■ GIVEN TASK ■
Please return all of the records below unchanged, line for line.

■ RECORDS TO USE ■
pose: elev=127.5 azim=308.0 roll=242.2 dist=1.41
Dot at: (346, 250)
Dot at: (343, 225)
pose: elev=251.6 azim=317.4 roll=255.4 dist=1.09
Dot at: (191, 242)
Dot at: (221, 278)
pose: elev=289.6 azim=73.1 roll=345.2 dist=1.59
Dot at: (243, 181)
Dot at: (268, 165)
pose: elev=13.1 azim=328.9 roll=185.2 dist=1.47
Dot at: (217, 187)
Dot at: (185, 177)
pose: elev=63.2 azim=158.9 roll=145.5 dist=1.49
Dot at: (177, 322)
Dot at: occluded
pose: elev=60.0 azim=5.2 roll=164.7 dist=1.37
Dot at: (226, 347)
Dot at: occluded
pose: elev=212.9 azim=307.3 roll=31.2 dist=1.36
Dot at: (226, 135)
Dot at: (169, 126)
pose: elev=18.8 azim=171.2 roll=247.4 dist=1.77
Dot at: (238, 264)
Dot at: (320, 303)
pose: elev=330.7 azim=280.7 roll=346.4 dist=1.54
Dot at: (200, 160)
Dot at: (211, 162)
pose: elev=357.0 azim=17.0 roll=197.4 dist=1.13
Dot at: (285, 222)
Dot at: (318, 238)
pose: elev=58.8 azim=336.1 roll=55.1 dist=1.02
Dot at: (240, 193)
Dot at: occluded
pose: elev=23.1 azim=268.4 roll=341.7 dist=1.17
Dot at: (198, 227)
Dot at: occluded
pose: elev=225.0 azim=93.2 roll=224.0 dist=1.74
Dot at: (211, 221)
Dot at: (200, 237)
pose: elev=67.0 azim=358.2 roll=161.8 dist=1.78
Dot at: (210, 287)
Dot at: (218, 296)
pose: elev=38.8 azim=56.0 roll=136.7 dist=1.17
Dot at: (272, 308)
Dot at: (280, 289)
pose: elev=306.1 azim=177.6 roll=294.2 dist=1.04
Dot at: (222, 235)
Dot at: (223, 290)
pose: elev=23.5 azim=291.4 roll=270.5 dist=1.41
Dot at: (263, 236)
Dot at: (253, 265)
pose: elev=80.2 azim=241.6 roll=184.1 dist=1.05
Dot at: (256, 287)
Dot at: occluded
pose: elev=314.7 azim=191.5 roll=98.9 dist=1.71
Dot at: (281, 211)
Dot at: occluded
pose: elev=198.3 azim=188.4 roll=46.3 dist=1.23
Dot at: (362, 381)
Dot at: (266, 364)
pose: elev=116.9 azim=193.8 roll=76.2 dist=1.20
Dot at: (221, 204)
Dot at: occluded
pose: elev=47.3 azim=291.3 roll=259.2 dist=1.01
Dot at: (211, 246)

■ IN RESPONSE ■
pose: elev=127.5 azim=308.0 roll=242.2 dist=1.41
Dot at: (346, 250)
Dot at: (343, 225)
pose: elev=251.6 azim=317.4 roll=255.4 dist=1.09
Dot at: (191, 242)
Dot at: (221, 278)
pose: elev=289.6 azim=73.1 roll=345.2 dist=1.59
Dot at: (243, 181)
Dot at: (268, 165)
pose: elev=13.1 azim=328.9 roll=185.2 dist=1.47
Dot at: (217, 187)
Dot at: (185, 177)
pose: elev=63.2 azim=158.9 roll=145.5 dist=1.49
Dot at: (177, 322)
Dot at: occluded
pose: elev=60.0 azim=5.2 roll=164.7 dist=1.37
Dot at: (226, 347)
Dot at: occluded
pose: elev=212.9 azim=307.3 roll=31.2 dist=1.36
Dot at: (226, 135)
Dot at: (169, 126)
pose: elev=18.8 azim=171.2 roll=247.4 dist=1.77
Dot at: (238, 264)
Dot at: (320, 303)
pose: elev=330.7 azim=280.7 roll=346.4 dist=1.54
Dot at: (200, 160)
Dot at: (211, 162)
pose: elev=357.0 azim=17.0 roll=197.4 dist=1.13
Dot at: (285, 222)
Dot at: (318, 238)
pose: elev=58.8 azim=336.1 roll=55.1 dist=1.02
Dot at: (240, 193)
Dot at: occluded
pose: elev=23.1 azim=268.4 roll=341.7 dist=1.17
Dot at: (198, 227)
Dot at: occluded
pose: elev=225.0 azim=93.2 roll=224.0 dist=1.74
Dot at: (211, 221)
Dot at: (200, 237)
pose: elev=67.0 azim=358.2 roll=161.8 dist=1.78
Dot at: (210, 287)
Dot at: (218, 296)
pose: elev=38.8 azim=56.0 roll=136.7 dist=1.17
Dot at: (272, 308)
Dot at: (280, 289)
pose: elev=306.1 azim=177.6 roll=294.2 dist=1.04
Dot at: (222, 235)
Dot at: (223, 290)
pose: elev=23.5 azim=291.4 roll=270.5 dist=1.41
Dot at: (263, 236)
Dot at: (253, 265)
pose: elev=80.2 azim=241.6 roll=184.1 dist=1.05
Dot at: (256, 287)
Dot at: occluded
pose: elev=314.7 azim=191.5 roll=98.9 dist=1.71
Dot at: (281, 211)
Dot at: occluded
pose: elev=198.3 azim=188.4 roll=46.3 dist=1.23
Dot at: (362, 381)
Dot at: (266, 364)
pose: elev=116.9 azim=193.8 roll=76.2 dist=1.20
Dot at: (221, 204)
Dot at: occluded
pose: elev=47.3 azim=291.3 roll=259.2 dist=1.01
Dot at: (211, 246)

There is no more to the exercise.